## Given exercise A
Please list the dynamic markings given in parentheses in the forum thread about Kontakt 5's orchestral factory library.
## Given exercise B
Add the next post to the forum thread about Kontakt 5's orchestral factory library, picking up after its final message.

## Given text
* start *
# The sound of Kontakt 5's orchestral factory library



## Voider (Jun 30, 2017)

Some of you remember that I've asked a couple of weeks ago, if there are any examples of pieces made entirely with the Kontakt 5 factory content. Except one piece from I think it was Mike Verta there was nothing found/posted.

Now I have it and though this is the first orchestral thing I've ever written until today, this might be interesting for some of you and I want to share it 

It's all pretty unprocessed. All I did was the mix, panning the instruments and add one reverb that I've sent all instruments to. The library lacks of something like expression, velocity levels are from non-existent to pretty harsh (70% of the way from 0 nothing happens and suddenly BOOM) but at all I think it's great to practice.



Update: New track in progress!


----------



## kurtvanzo (Jun 30, 2017)

Good piece! I think you can see now how some of the articulations (strings in particular) sound a bit synthy compared to what else is out there nowadays, but you did a good job with it and can always try switching the sounds out when you have more.

Now that you own Kontakt you can try fixes those things that bug you too. Googling the issue (like "adjusting velocity layers in Kontakt") will bring up articles and videos that will help. By hitting the wrench icon on the Kontakt instrument (in the top left) will get you into the "behind the scenes" of the instruments. It may look intimidating at first but can be learned with a few videos and working through it yourself a few times. There are tabs (buttons) along the top that open pages like for editing groups, sample mapping, waveform editing, etc. The velocity curve can usually be adjusted by selecting "edit all groups" in the groups section, then under the volume section (with the gain knob) adjusting the velocity to volume percentage- pulling it down will make the transition from quiet (pp) to medium (mf) to loud (ff) less abrupt.

Skippy (PluginGuru.com) has this good starter video (below). There are others that deal with other basics and how it works in your DAW (just search Kontakt 5 tutorials) but for getting to know the sampler, it's features, and how to tweak instruments (even commercial ones) this is good. Happy tweaking!
* end *
[Collected data]
* start *
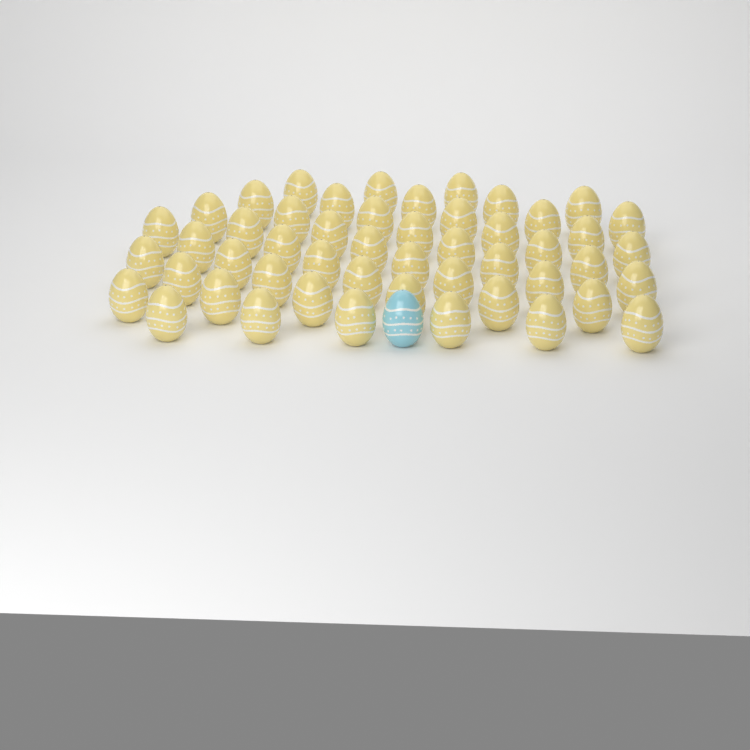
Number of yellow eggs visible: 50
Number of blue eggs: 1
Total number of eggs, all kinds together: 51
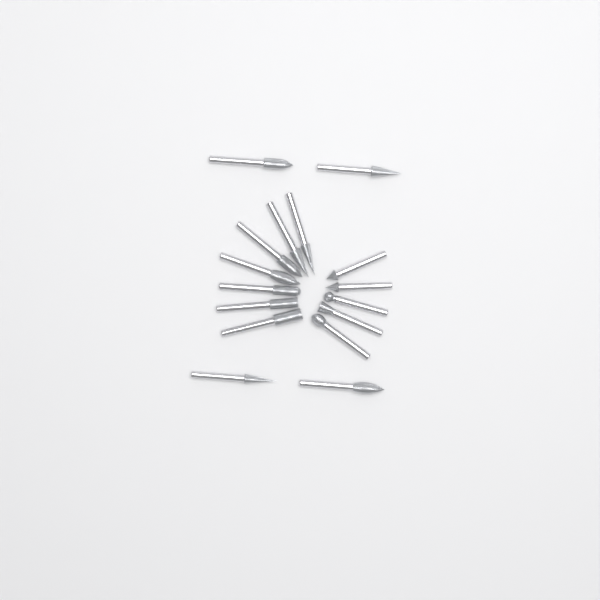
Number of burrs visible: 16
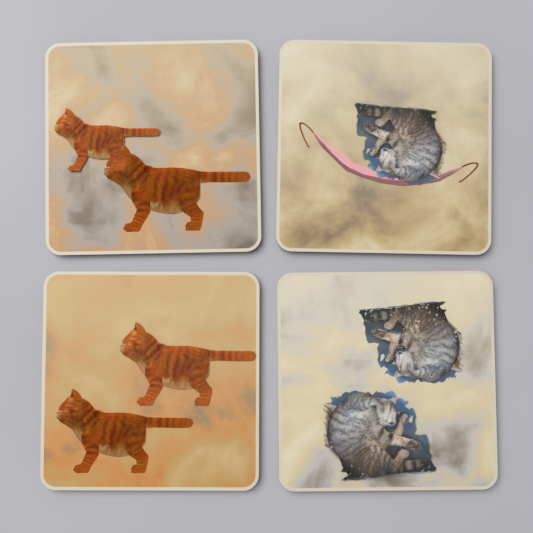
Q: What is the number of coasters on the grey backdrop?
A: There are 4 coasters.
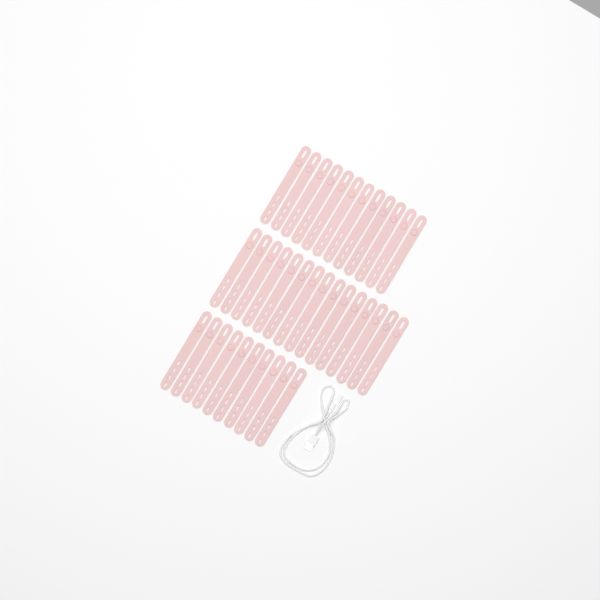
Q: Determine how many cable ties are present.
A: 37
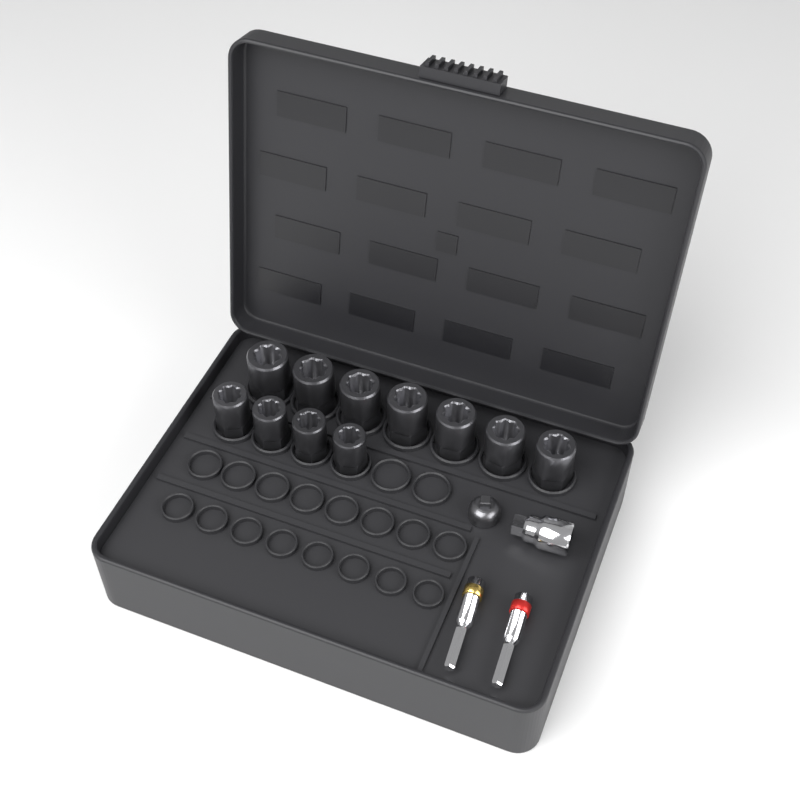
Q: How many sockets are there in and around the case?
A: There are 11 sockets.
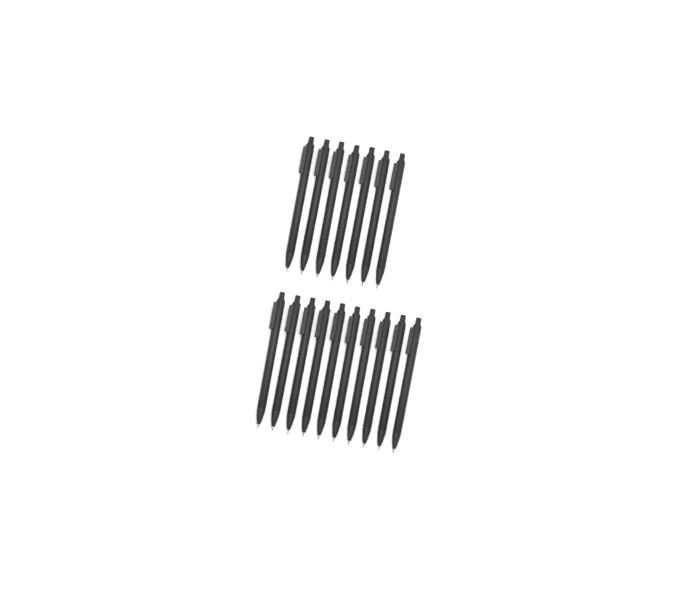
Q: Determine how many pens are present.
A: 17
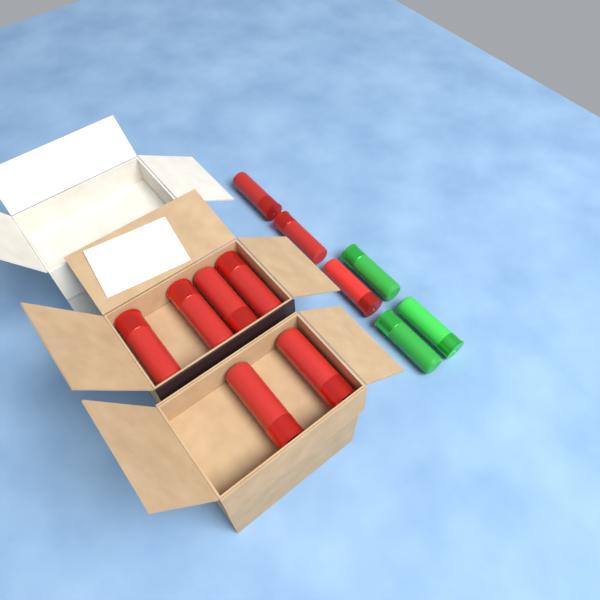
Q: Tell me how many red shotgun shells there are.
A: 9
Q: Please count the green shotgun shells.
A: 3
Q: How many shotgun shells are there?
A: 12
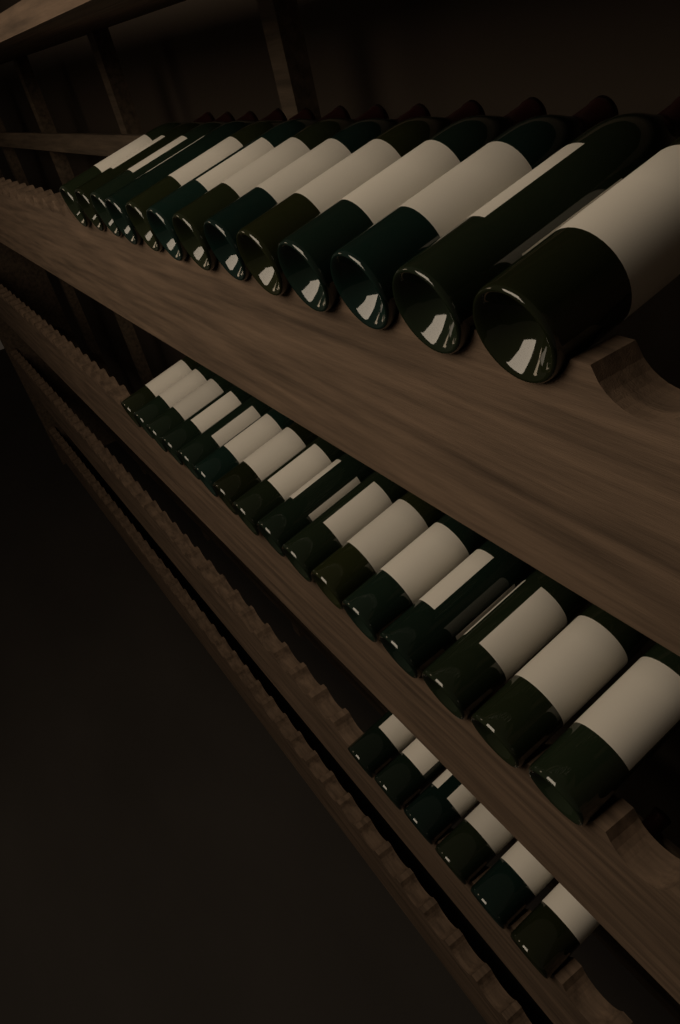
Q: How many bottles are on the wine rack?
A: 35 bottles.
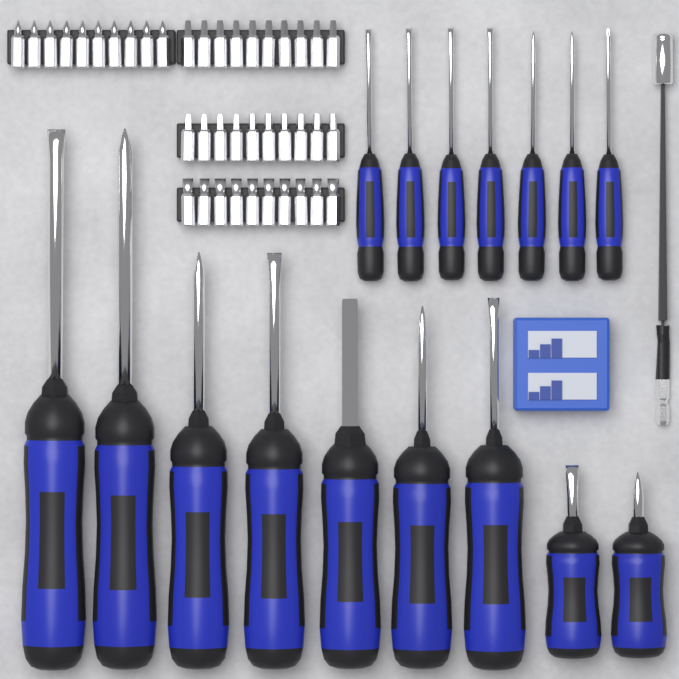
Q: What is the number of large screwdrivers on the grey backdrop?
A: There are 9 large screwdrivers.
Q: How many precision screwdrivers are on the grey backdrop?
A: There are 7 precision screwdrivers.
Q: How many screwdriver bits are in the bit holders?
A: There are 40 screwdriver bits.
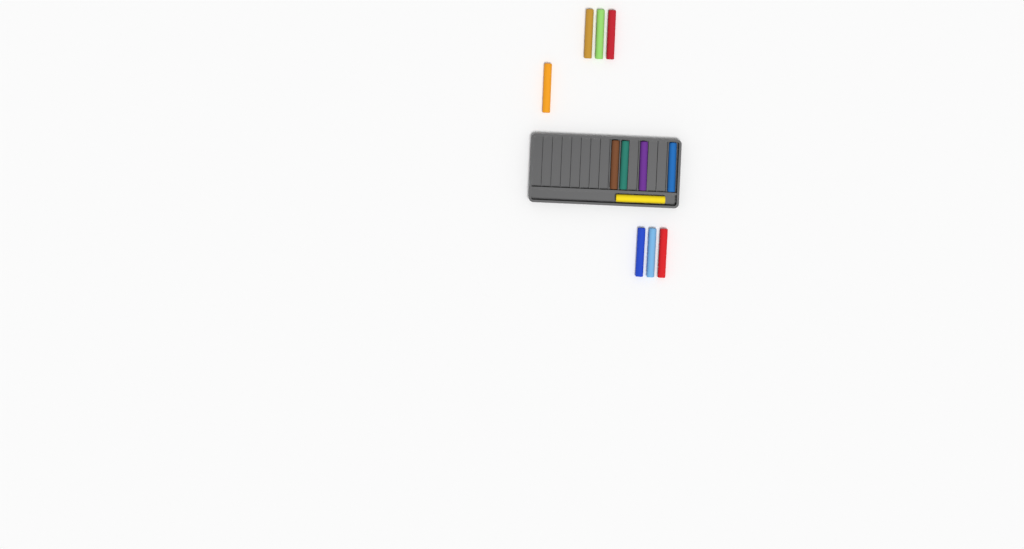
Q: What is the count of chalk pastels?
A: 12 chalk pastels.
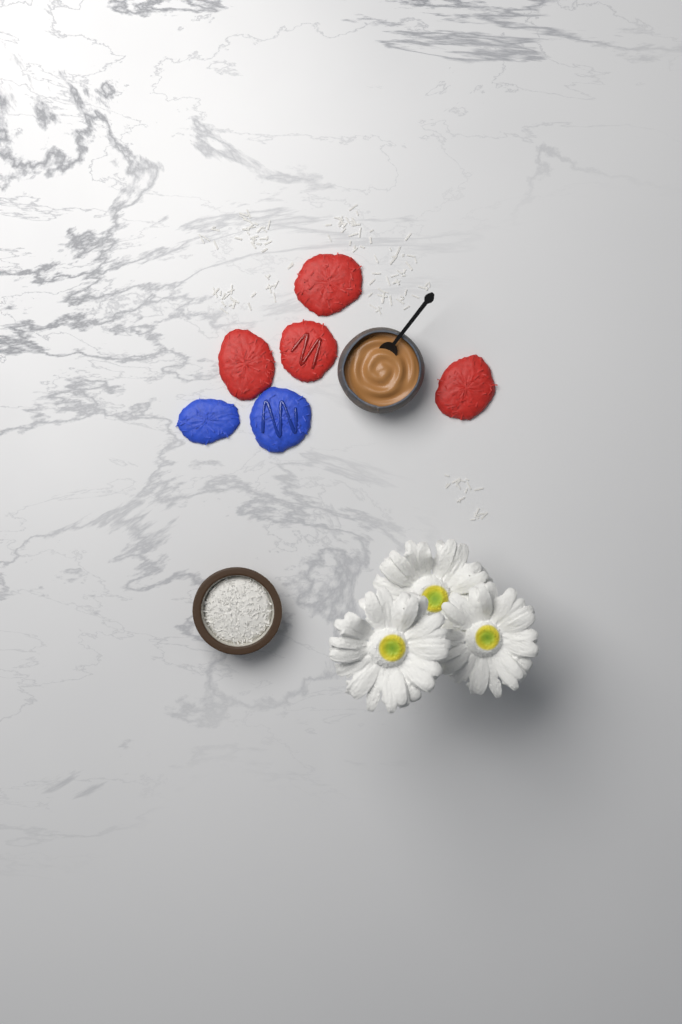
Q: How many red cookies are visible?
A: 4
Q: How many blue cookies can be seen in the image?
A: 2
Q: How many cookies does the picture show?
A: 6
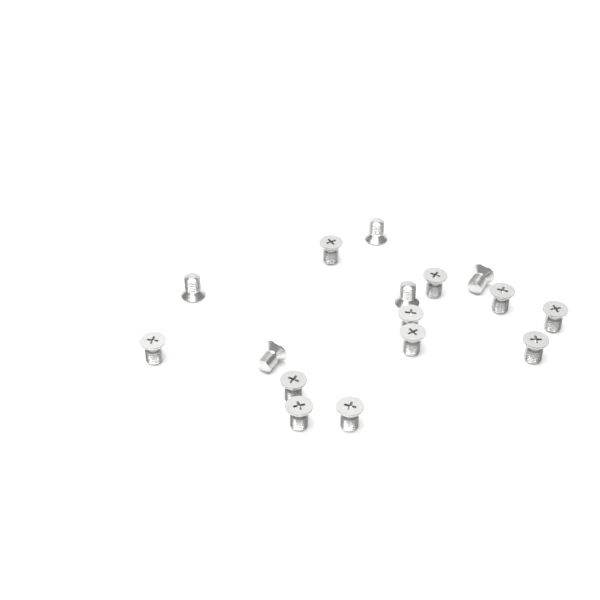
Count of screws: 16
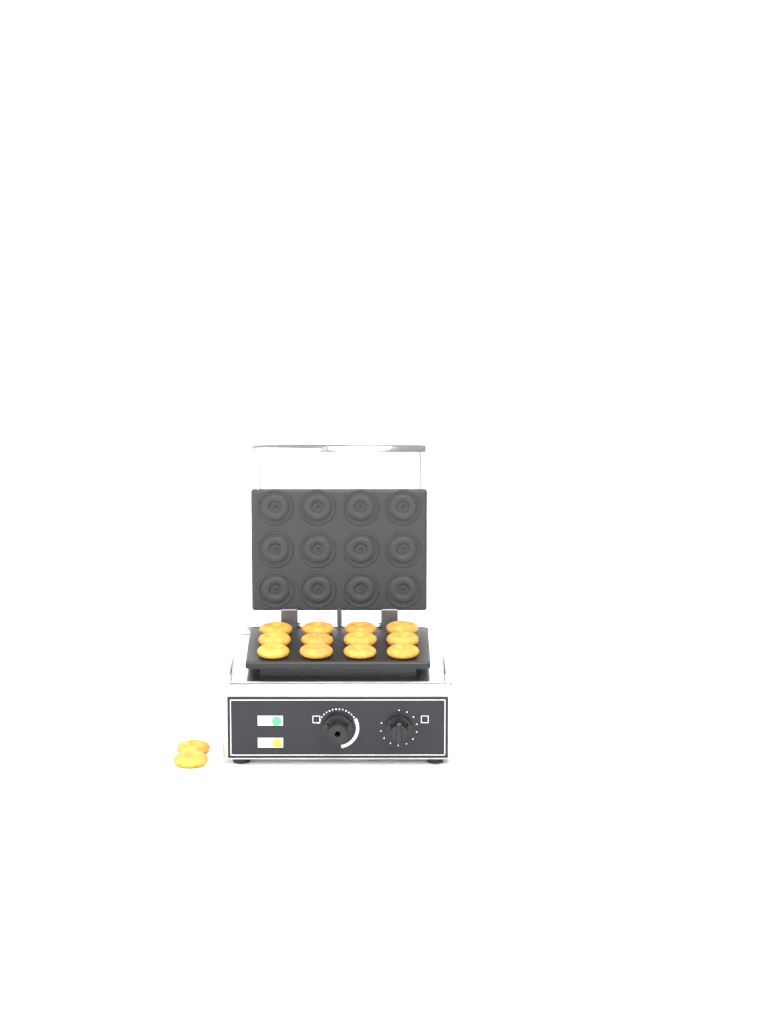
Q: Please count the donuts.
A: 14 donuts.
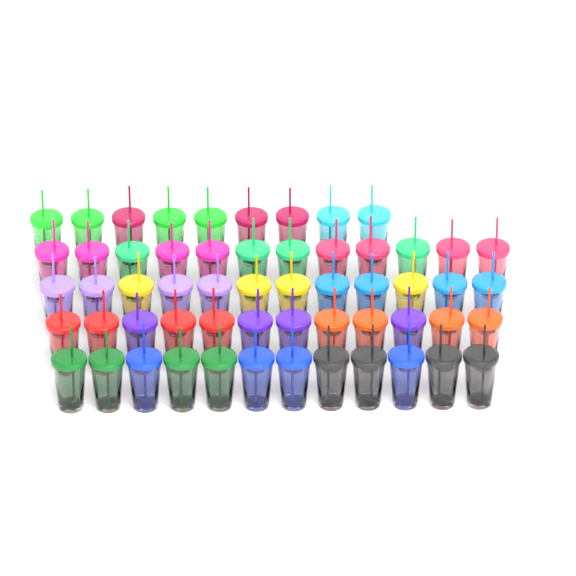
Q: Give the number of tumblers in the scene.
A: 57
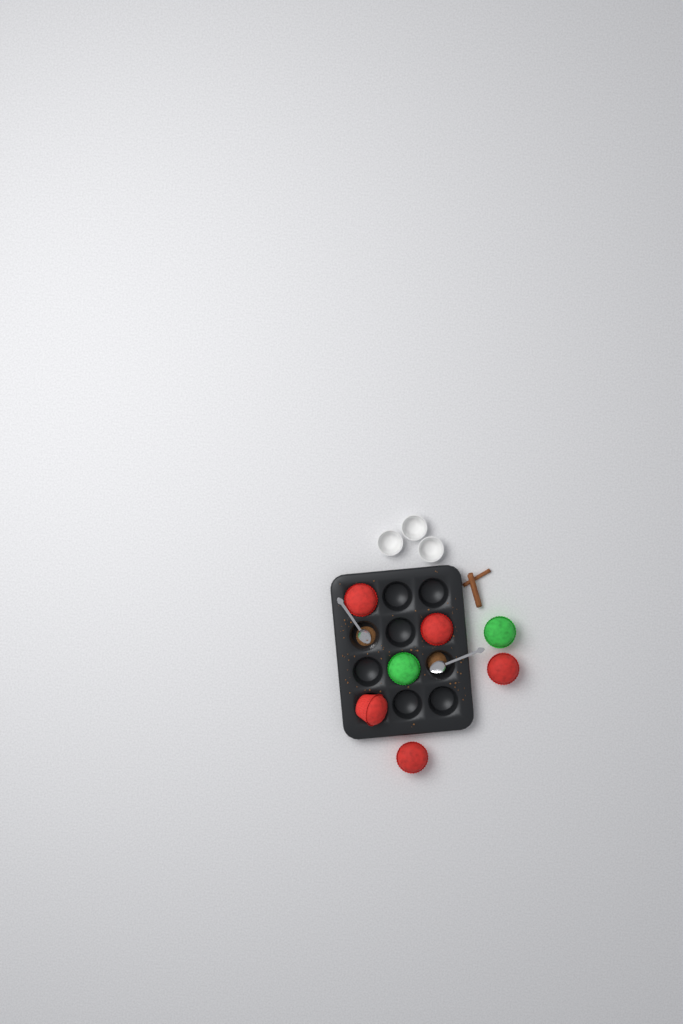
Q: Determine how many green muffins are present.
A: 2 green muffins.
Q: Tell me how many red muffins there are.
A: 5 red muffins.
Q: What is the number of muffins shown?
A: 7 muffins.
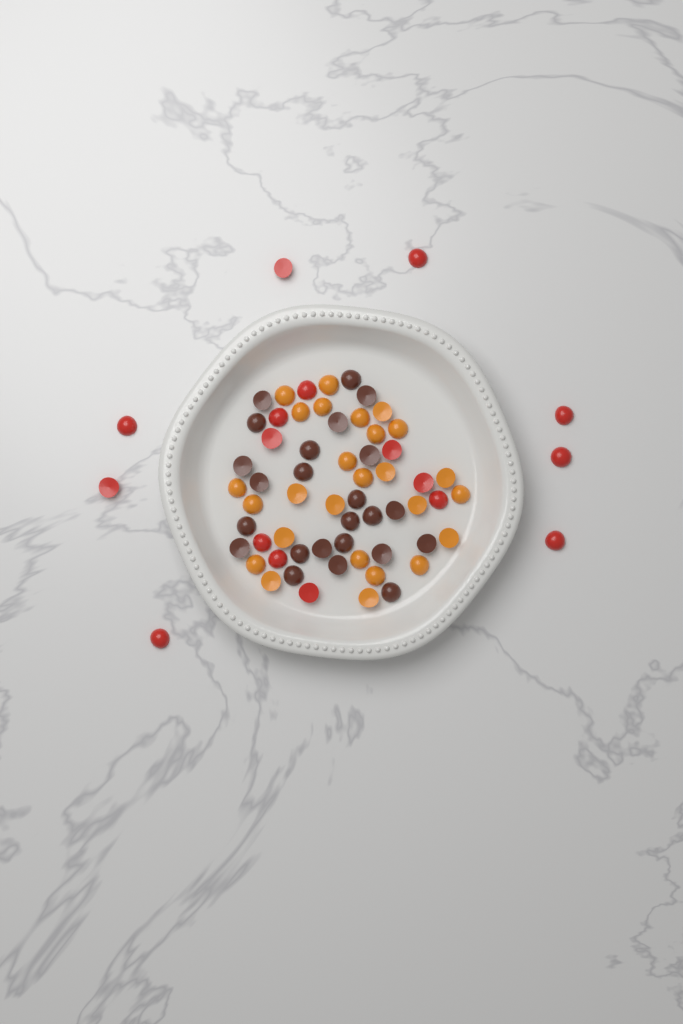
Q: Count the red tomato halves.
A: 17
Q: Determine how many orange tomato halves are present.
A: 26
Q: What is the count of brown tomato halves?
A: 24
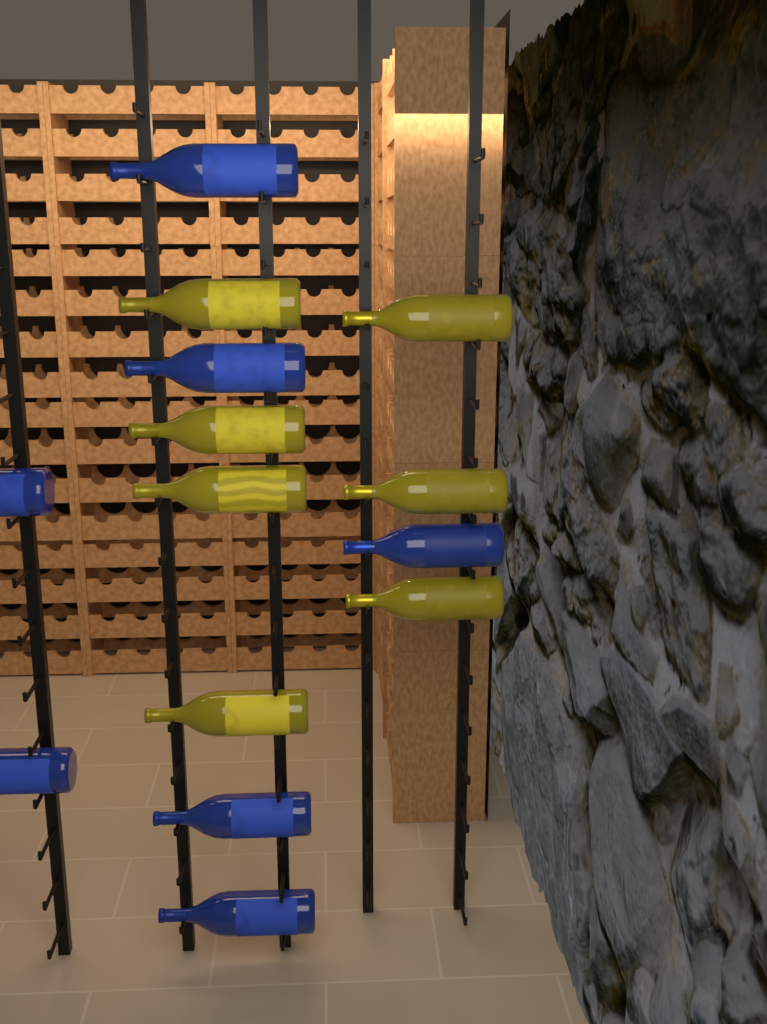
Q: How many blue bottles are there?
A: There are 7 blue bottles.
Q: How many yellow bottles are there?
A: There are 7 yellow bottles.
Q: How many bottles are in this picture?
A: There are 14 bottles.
* end *
## Task result A
pp, mf, ff

## Task result B
----------



## Quasar (Jun 30, 2017)

Fun listen! I like it.

Rob has a cool video tutorial on YouTube where he shows how to use scripts to spruce up the functionality of the included VSL legacy stuff. I tested it a very little with some success, but since I have some higher quality libraries, I haven't truly done much with it.

I hope he doesn't mind if I post a link:


----------



## rottoy (Jun 30, 2017)

I did a mockup almost two years ago that featured some of the brass from the "Band" section of the Factory library.
There's also some orchestral percussion in there. Only the strings aren't Factory instruments. (Cornucopia Strings)


----------



## bigcat1969 (Jun 30, 2017)

I did this script a couple days ago to add chords and arp to the Kontakt Factory Library String section and Choir...
http://www.mediafire.com/file/uk700af1yrtt5aq/An_Orchestra_KFL_Strings_Choir.zip


----------



## kurtvanzo (Jun 30, 2017)

Great thread. I wanted to add this thread which talks about gems in the Factory lib. 
http://vi-control.net/community/threads/your-gems-from-the-kontakt-factory-library.53208/


----------



## Syneast (Jul 2, 2017)

Nice track. I can imagine it in a game.

KFL is perfect for that "old game but not too old" sound. The percussion is precise and doesn't overpower or muddy up the mix. Strings are intimate and raw. Brass is nimble and nasal. Woodwinds are sweet.

Now I'm thinking about making an all KFL template and a track. Just for kicks. Give me a couple of years.


----------



## Voider (Jul 9, 2017)

Thank you all for the kind replies and the links to modify these libraries a bit 
I will have a look into it when time's there!


----------



## karelpsota (Jul 9, 2017)

I always felt like shitty samples improved thematic writing.
Nowadays, its seems like all efforts go into sound design/production/mix.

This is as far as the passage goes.